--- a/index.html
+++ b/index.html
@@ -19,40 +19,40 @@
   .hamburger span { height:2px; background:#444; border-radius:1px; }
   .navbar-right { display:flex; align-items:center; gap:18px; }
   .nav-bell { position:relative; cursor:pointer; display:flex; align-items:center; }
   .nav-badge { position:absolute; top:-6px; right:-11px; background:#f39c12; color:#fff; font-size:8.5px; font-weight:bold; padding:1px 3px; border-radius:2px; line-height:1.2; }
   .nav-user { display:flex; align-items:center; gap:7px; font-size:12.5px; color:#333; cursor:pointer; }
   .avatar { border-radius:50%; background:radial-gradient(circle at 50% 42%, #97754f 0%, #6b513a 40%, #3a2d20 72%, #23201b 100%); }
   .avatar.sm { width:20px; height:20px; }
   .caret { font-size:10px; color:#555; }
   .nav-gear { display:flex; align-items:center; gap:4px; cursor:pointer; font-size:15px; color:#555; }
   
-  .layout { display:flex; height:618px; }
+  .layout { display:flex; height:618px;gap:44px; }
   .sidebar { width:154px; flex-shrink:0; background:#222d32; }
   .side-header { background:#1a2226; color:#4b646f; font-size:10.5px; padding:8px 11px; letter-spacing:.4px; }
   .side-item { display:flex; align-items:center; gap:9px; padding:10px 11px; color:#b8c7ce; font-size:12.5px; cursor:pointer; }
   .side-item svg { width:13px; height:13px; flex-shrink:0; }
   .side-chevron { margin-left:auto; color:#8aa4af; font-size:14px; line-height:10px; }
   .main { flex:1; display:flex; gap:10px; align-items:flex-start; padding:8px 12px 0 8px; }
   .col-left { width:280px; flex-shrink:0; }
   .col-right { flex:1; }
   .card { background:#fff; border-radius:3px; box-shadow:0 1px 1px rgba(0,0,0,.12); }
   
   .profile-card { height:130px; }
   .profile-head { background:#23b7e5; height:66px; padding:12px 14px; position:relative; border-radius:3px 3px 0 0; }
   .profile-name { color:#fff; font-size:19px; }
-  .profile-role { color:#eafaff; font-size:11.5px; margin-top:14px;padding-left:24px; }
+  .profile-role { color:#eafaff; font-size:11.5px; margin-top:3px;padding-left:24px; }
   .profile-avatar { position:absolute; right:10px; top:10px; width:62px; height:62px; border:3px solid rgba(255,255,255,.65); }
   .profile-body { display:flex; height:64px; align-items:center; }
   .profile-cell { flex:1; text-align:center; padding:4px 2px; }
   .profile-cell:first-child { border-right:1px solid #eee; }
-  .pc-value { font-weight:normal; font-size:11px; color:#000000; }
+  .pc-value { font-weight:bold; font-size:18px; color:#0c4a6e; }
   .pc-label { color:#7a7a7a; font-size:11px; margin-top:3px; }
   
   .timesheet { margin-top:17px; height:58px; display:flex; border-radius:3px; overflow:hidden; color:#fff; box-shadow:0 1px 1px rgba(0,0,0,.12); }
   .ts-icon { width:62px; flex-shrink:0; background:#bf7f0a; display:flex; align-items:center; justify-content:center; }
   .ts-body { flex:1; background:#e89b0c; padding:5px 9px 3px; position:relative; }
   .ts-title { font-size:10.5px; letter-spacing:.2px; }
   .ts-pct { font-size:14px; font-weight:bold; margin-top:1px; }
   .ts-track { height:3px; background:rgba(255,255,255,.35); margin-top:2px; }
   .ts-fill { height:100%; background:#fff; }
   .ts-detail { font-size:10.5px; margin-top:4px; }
...
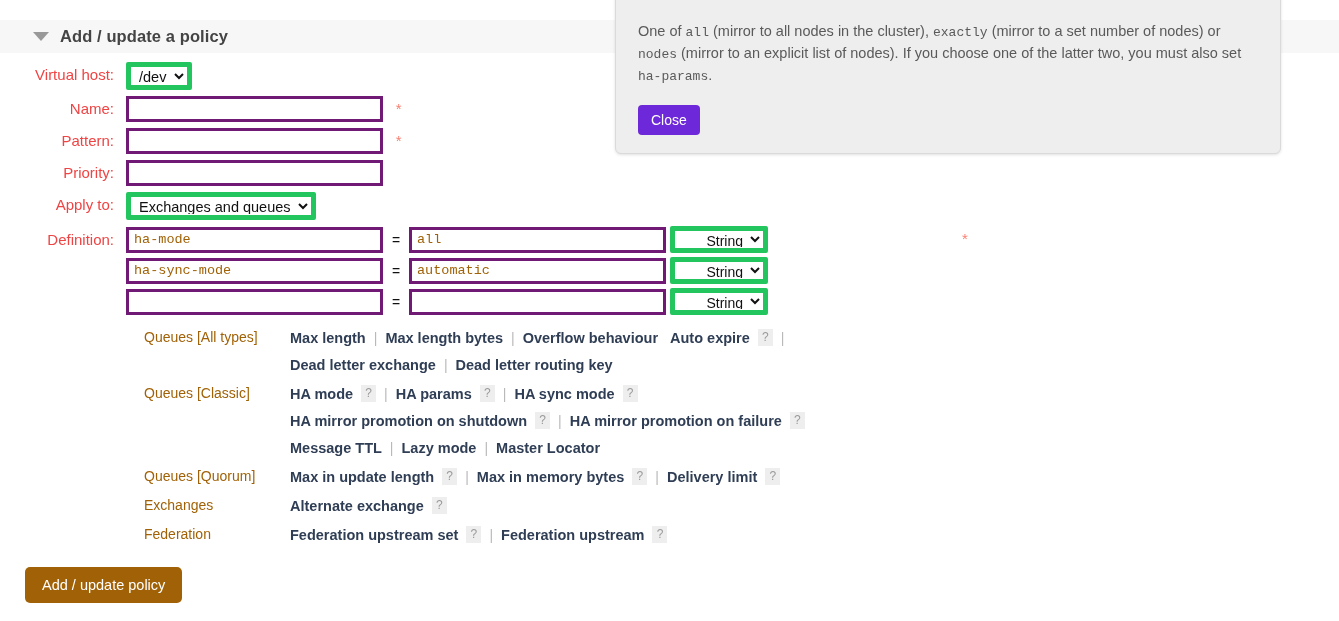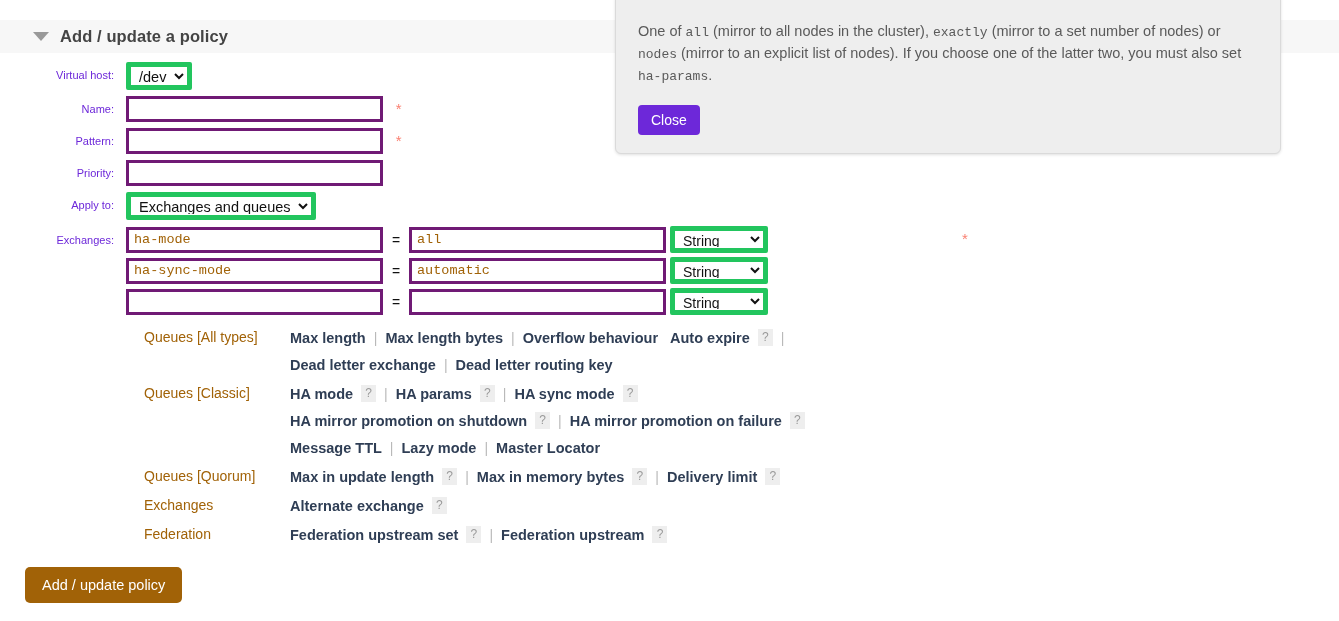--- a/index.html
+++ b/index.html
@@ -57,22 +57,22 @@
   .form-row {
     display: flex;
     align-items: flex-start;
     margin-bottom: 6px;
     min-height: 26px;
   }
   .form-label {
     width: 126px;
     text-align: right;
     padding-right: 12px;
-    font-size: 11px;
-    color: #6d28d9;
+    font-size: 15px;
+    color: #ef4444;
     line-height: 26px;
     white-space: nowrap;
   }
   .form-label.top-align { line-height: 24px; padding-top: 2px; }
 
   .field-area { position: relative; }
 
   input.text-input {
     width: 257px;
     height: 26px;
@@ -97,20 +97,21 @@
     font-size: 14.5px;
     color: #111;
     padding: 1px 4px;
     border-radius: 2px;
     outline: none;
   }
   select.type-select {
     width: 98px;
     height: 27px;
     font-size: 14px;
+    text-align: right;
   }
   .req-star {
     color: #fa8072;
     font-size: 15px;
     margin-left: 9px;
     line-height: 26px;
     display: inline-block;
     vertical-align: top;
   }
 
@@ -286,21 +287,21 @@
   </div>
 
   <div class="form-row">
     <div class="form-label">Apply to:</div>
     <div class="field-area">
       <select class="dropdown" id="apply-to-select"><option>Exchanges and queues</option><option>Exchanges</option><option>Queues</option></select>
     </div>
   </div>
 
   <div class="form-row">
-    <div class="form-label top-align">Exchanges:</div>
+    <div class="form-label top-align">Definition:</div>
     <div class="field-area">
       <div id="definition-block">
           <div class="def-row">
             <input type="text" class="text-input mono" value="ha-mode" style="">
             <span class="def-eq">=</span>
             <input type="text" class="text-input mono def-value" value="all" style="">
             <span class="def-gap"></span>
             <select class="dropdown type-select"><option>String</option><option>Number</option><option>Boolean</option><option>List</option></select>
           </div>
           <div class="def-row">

● **How to complete this task**: Show every line in the entries above that contains the string "option".

● **Exercise output**:
       <select class="dropdown" id="apply-to-select"><option>Exchanges and queues</option><option>Exchanges</option><option>Queues</option></select>
             <select class="dropdown type-select"><option>String</option><option>Number</option><option>Boolean</option><option>List</option></select>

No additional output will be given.